* COSA FARE *
Dalla riga con "Wilkes creates his" alla riga con "painstakingly and brilliantly", sostituisci "photographs" con "pictures" e riporta soltanto quelle righe, lasciando invariato tutto il resto.

Voci di dati salvate:
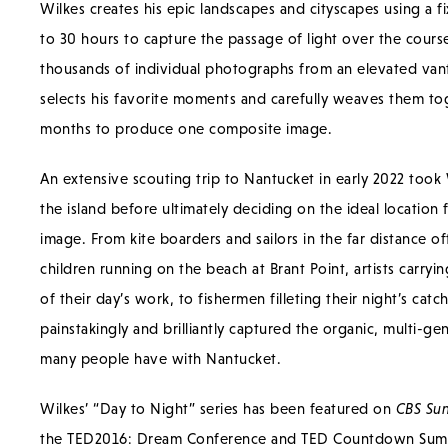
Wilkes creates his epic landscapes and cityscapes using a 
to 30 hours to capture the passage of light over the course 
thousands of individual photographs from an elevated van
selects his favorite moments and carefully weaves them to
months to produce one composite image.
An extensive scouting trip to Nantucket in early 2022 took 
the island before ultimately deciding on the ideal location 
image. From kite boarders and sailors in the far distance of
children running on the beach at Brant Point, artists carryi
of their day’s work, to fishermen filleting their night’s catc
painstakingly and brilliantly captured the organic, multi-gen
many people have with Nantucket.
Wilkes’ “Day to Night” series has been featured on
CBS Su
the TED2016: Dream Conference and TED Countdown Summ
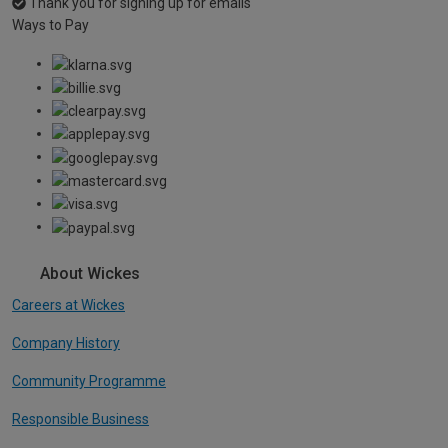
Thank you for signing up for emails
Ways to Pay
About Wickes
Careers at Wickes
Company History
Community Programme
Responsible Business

* * *

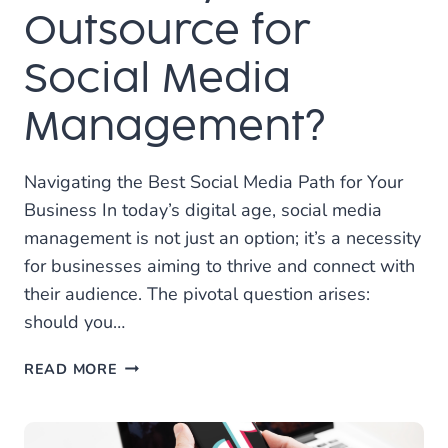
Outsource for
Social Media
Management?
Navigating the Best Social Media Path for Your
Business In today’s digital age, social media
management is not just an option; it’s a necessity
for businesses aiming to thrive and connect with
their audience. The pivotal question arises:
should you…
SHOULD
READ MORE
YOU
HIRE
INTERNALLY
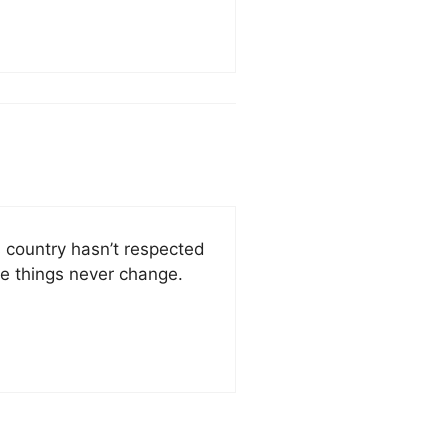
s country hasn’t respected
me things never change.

* * *

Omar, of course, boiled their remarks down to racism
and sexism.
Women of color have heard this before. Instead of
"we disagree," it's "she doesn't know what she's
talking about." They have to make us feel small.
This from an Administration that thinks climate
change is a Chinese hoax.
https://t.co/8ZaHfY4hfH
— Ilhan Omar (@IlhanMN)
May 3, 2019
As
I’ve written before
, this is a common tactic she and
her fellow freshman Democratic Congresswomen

* SOLUZIONE ESERCIZIO *
Wilkes creates his epic landscapes and cityscapes using a 
to 30 hours to capture the passage of light over the course 
thousands of individual pictures from an elevated van
selects his favorite moments and carefully weaves them to
months to produce one composite image.
An extensive scouting trip to Nantucket in early 2022 took 
the island before ultimately deciding on the ideal location 
image. From kite boarders and sailors in the far distance of
children running on the beach at Brant Point, artists carryi
of their day’s work, to fishermen filleting their night’s catc
painstakingly and brilliantly captured the organic, multi-gen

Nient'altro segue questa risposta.